Die Verfasser des Marktmachtberichts wussten natürlich noch nichts von der Dunkelflaute, die am 11./12. Dezember den Preis der Megawattstunde an der Epex Spot bis auf das Zwölffache explodieren ließ, weil der Residuallast mangels verfügbarer konventioneller Kapazitäten mit teuren Importen aufgeholfen werden musste (241201). Aber es gab ja schon genug ähnliche Situationen. So stellen sie fest, dass RWE während einer Phase niedriger Windeinspeisung in der Kalenderwoche 48 vor einem Jahr "über einen längeren, zusammenhängenden Zeitraum hinweg pivotal" gewesen sei. Dabei war der damalige Preisanstieg, der an vier Tagen die Grenze von 180 Euro/MWh überschritt und maximal 231 Euro/MWh betrug, vergleichsweise bescheiden. Im Sommer 2023, in den Kalenderwochen 23 bis 35, sei RWE an Arbeitstagen während der Morgen- und Abendstunden (niedrige PV-Einspeisung bei hoher Last) ebenfalls pivotal gewesen.

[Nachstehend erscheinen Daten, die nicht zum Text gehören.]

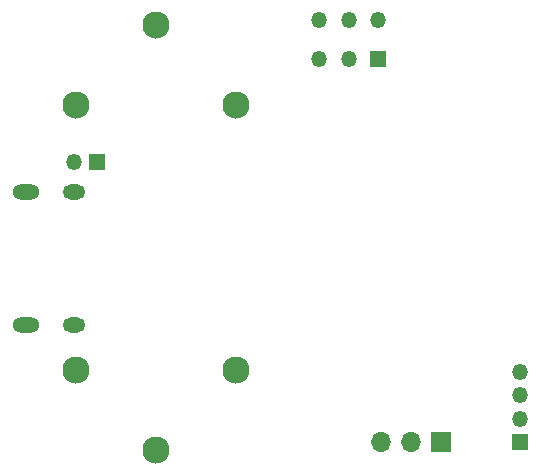
<source format=gbs>
%TF.GenerationSoftware,KiCad,Pcbnew,7.0.7*%
%TF.CreationDate,2023-09-18T11:47:39+09:00*%
%TF.ProjectId,gas_nrf52832,6761735f-6e72-4663-9532-3833322e6b69,rev?*%
%TF.SameCoordinates,Original*%
%TF.FileFunction,Soldermask,Bot*%
%TF.FilePolarity,Negative*%
%FSLAX46Y46*%
G04 Gerber Fmt 4.6, Leading zero omitted, Abs format (unit mm)*
G04 Created by KiCad (PCBNEW 7.0.7) date 2023-09-18 11:47:39*
%MOMM*%
%LPD*%
G01*
G04 APERTURE LIST*
%ADD10R,1.700000X1.700000*%
%ADD11O,1.700000X1.700000*%
%ADD12R,1.350000X1.350000*%
%ADD13O,1.350000X1.350000*%
%ADD14O,2.304000X1.304000*%
%ADD15O,1.904000X1.304000*%
%ADD16C,2.300000*%
G04 APERTURE END LIST*
D10*
X141300000Y-111500000D03*
D11*
X138760000Y-111500000D03*
X136220000Y-111500000D03*
D12*
X112215312Y-87735312D03*
D13*
X110215312Y-87735312D03*
D14*
X106215312Y-90315312D03*
X106215312Y-101555312D03*
D15*
X110215312Y-90315312D03*
X110215312Y-101555312D03*
D12*
X148000000Y-111500000D03*
D13*
X148000000Y-109500000D03*
X148000000Y-107500000D03*
X148000000Y-105500000D03*
D12*
X136000000Y-79000000D03*
D13*
X133500000Y-79000000D03*
X131000000Y-79000000D03*
X136000000Y-75700000D03*
X133500000Y-75700000D03*
X131000000Y-75700000D03*
D16*
X123920000Y-105400000D03*
X110420000Y-105400000D03*
X117170000Y-112150000D03*
X117170000Y-76150000D03*
X110420000Y-82900000D03*
X123920000Y-82900000D03*
M02*

</source>
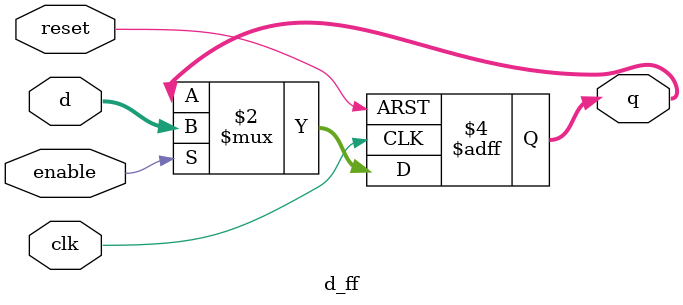
<source format=sv>
module d_ff(output logic [3:0] q,
            input logic clk, reset, enable,
            input logic [3:0] d
            );

    always_ff @ (posedge clk or posedge reset)
    begin
        if (reset)
            q <= #1 4'b0000;
        else begin
        if (enable)
                q <= #1 d;
                end
    end
endmodule

</source>
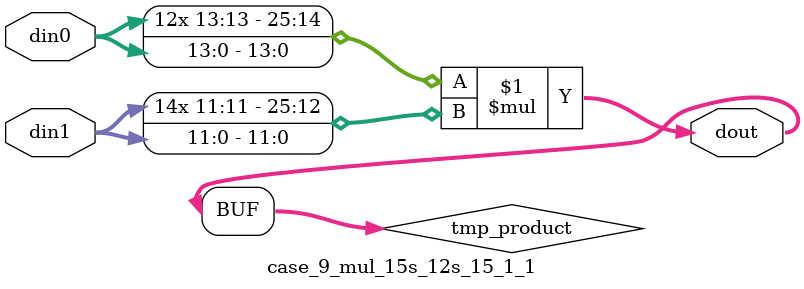
<source format=v>

`timescale 1 ns / 1 ps

 module case_9_mul_15s_12s_15_1_1(din0, din1, dout);
parameter ID = 1;
parameter NUM_STAGE = 0;
parameter din0_WIDTH = 14;
parameter din1_WIDTH = 12;
parameter dout_WIDTH = 26;

input [din0_WIDTH - 1 : 0] din0; 
input [din1_WIDTH - 1 : 0] din1; 
output [dout_WIDTH - 1 : 0] dout;

wire signed [dout_WIDTH - 1 : 0] tmp_product;



























assign tmp_product = $signed(din0) * $signed(din1);








assign dout = tmp_product;





















endmodule

</source>
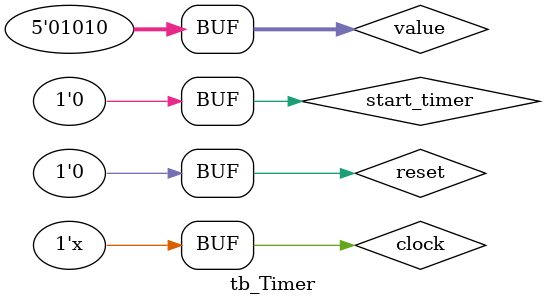
<source format=v>
`timescale 1ns / 1ps 

module tb_Timer;
reg clock;
reg reset;
reg [4:0] value;
reg start_timer;
wire expired;
wire one_hz_enable;

Timer temp(
    .reset (reset),
    .clock (clock),
    .value(value),
    .start_timer(start_timer),
    .expired(expired),
    .one_hz_enable(one_hz_enable)
);

localparam PERIOD = 10;
always #(PERIOD/2) clock=~clock;

initial begin
    clock <= 1'b0;
    reset <= 1'b1;
    #PERIOD;
    reset <= 1'b0;
    value <= 5'b01010;
    start_timer <= 1'b1;
    #PERIOD;
    start_timer <= 1'b0;

end

endmodule

</source>
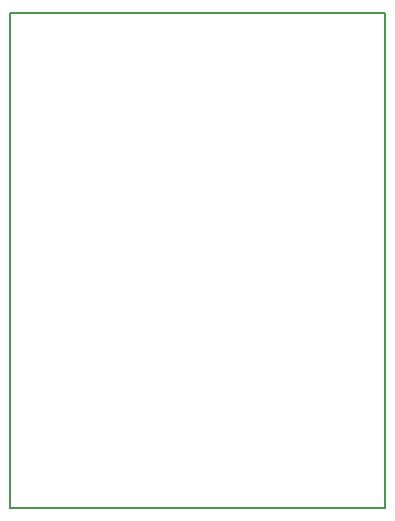
<source format=gbr>
G04 #@! TF.GenerationSoftware,KiCad,Pcbnew,5.1.2*
G04 #@! TF.CreationDate,2019-05-25T23:05:01-04:00*
G04 #@! TF.ProjectId,skateboardController,736b6174-6562-46f6-9172-64436f6e7472,rev?*
G04 #@! TF.SameCoordinates,Original*
G04 #@! TF.FileFunction,Profile,NP*
%FSLAX46Y46*%
G04 Gerber Fmt 4.6, Leading zero omitted, Abs format (unit mm)*
G04 Created by KiCad (PCBNEW 5.1.2) date 2019-05-25 23:05:01*
%MOMM*%
%LPD*%
G04 APERTURE LIST*
%ADD10C,0.150000*%
G04 APERTURE END LIST*
D10*
X102235000Y-78105000D02*
X70485000Y-78105000D01*
X102235000Y-120015000D02*
X102235000Y-78105000D01*
X70485000Y-120015000D02*
X102235000Y-120015000D01*
X70485000Y-78105000D02*
X70485000Y-120015000D01*
M02*

</source>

In seiner Pressemitteilung zum Marktmachtbericht erwähnte das Bundeskartellamt zusätzlich noch den 6. November 2024, als der Day-ahead-Preis um 17 Uhr bis auf 820 Euro/MWh anstieg, um dann festzustellen:
"Mit dem Marktmachtbericht können wir keine förmliche Feststellung einer marktbeherrschenden Stellung treffen", gab Mundt zu bedenken. "Dies kann letztlich nur im Rahmen einer konkreten Einzelfallentscheidung erfolgen." Das von seiner Behörde festgestellte Ausmaß der Unverzichtbarkeit und ihre systematische Vorhersehbarkeit würden aber darauf hindeuten, dass RWE das kartellrechtliche Missbrauchsverbot beachten müsse. Insbesondere dürften Stromerzeuger mit einer marktbeherrschenden Stellung keine wirtschaftlich einsetzbaren Erzeugungskapazitäten gezielt zurückhalten und dadurch den Preis in die Höhe treiben. Ein solches Verhalten wäre vielmehr missbräuchlich und verboten.